How can I create an EXTERNAL TABLE in Azure Databricks which reads from Azure Data Lake Store? I am having trouble seeing in the documentation if it is even possible. I have a set of CSV files in a specific folder in Azure Data lake Store, and I want to do a CREATE EXTERNAL TABLE in Azure Databricks which points to the CSV files.
2 Answers
1. Reference mounted directories
You can mount the Azure Data Lake Store (ADLS) to Azure Databricks DBFS (requires 4.0 runtime or higher):
# Get Azure Data Lake Store credentials from the secret store
clientid = dbutils.preview.secret.get(scope = "adls", key = "clientid")
credential = dbutils.preview.secret.get(scope = "adls", key = "credential")
refreshurl = dbutils.preview.secret.get(scope = "adls", key = "refreshurl")
accounturl = dbutils.preview.secret.get(scope = "adls", key = "accounturl")
# Mount the ADLS
configs = {"dfs.adls.oauth2.access.token.provider.type": "ClientCredential",
"dfs.adls.oauth2.client.id": clientid,
"dfs.adls.oauth2.credential": credential,
"dfs.adls.oauth2.refresh.url": refreshurl}
dbutils.fs.mount(
source = accounturl,
mount_point = "/mnt/adls",
extra_configs = configs)
Table creation works the same way as with DBFS. Just reference the mountpoint with the directory in ADLS, e. g.:
%sql
CREATE TABLE product
USING CSV
OPTIONS (header "true", inferSchema "true")
LOCATION "/mnt/adls/productscsv/"
The location clause automatically implies EXTERNAL. See also Azure Databricks Documentation.
2. Reference the Data Lake Store in the table definition directly
You can also reference the storage directly without mounting the storage.
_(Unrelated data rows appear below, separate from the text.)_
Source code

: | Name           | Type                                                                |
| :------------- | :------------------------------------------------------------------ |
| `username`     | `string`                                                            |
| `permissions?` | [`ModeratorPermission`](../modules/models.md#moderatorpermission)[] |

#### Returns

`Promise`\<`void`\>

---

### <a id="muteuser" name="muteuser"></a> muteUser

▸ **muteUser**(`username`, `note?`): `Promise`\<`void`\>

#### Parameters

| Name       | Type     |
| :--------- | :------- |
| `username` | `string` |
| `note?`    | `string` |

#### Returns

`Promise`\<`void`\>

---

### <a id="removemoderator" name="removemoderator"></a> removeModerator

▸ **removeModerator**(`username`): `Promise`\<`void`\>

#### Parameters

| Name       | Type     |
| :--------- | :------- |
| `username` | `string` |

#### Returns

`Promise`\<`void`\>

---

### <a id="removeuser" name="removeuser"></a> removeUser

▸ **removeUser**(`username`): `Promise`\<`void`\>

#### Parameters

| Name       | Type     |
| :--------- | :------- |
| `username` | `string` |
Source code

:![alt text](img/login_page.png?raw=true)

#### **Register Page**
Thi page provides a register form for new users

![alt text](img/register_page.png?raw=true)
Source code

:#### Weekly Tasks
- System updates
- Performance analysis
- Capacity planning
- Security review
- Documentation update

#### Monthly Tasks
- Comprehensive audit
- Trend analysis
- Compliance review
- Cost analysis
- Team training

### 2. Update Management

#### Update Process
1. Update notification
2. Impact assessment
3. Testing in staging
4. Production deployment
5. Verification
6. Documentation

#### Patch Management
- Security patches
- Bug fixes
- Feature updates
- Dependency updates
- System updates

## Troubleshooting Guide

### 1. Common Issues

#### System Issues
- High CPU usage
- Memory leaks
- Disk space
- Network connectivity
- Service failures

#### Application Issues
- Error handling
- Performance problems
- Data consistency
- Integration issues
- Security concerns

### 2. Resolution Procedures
This scenario makes sense if the metadata or parts of the code are also used in other platforms. In this scenario access to the storage has to be defined on the cluster or notebook level (see this Databricks documentation for ADLS Gen1 or this documentation for Gen2 configuration details) or Azure AD Credential Passthrough is used. The table definition would look like this for ADLS Gen1:
CREATE TABLE sampletable
(L_ORDERKEY BIGINT,
L_PARTKEY BIGINT,
L_SUPPKEY BIGINT,
L_SHIPMODE STRING,
L_COMMENT STRING)
USING csv
OPTIONS ('DELIMITER' '|')
LOCATION "adl://<your adls>.azuredatalakestore.net/directory1/sampletable"
;
For Azure Data Lake Gen2 the location reference looks like:
LOCATION "abfss://<file_system>@<account_name.dfs.core.windows.net/directory/tablename"
you should consider looking at this link: https://docs.azuredatabricks.net/spark/latest/data-sources/azure/azure-datalake.html
Access Azure Data Lake Store using the Spark API To read from your Data Lake Store account, you can configure Spark to use service credentials with the following snippet in your notebook:
spark.conf.set("dfs.adls.oauth2.access.token.provider.type", "ClientCredential") spark.conf.set("dfs.adls.oauth2.client.id", "{YOUR SERVICE CLIENT ID}") spark.conf.set("dfs.adls.oauth2.credential", "{YOUR SERVICE CREDENTIALS}") spark.conf.set("dfs.adls.oauth2.refresh.url", "https://login.microsoftonline.com/{YOUR DIRECTORY ID}/oauth2/token")
It doesn't mention the use of External Table.